Items from a data source:
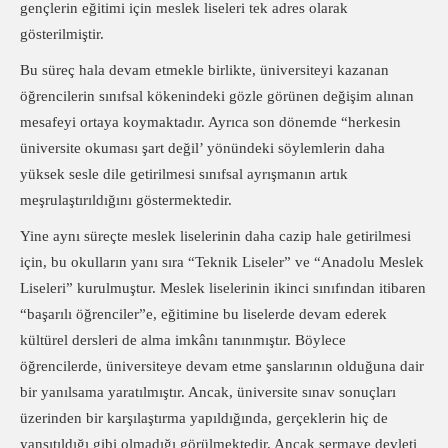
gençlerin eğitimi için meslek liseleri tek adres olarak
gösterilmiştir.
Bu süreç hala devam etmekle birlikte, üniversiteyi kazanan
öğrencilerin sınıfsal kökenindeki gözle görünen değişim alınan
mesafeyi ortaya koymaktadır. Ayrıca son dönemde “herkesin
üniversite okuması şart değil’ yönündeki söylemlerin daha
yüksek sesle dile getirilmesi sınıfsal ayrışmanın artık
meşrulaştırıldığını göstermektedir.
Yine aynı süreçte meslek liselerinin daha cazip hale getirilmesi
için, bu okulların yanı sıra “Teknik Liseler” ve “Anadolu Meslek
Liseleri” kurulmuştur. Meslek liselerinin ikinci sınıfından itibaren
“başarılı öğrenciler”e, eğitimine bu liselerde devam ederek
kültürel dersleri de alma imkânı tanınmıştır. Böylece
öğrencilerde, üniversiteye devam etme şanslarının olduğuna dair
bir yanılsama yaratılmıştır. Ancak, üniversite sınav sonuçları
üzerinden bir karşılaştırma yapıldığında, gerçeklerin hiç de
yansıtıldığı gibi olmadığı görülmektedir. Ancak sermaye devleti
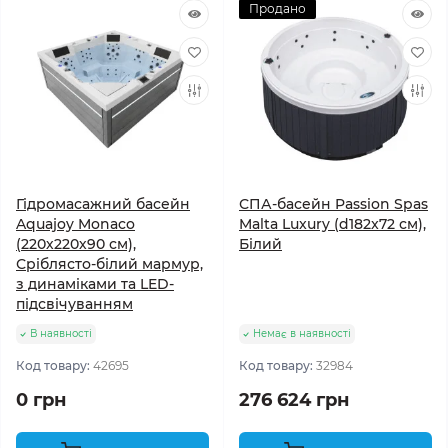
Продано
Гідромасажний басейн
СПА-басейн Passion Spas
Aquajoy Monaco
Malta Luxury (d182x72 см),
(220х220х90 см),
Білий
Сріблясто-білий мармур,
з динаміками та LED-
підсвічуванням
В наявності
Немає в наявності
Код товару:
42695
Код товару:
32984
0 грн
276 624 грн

— What you are asked to do —
Where in the entries does the word "sınıfsal" occur? Copy out each line that has it.

— Output of the task —
öğrencilerin sınıfsal kökenindeki gözle görünen değişim alınan
yüksek sesle dile getirilmesi sınıfsal ayrışmanın artık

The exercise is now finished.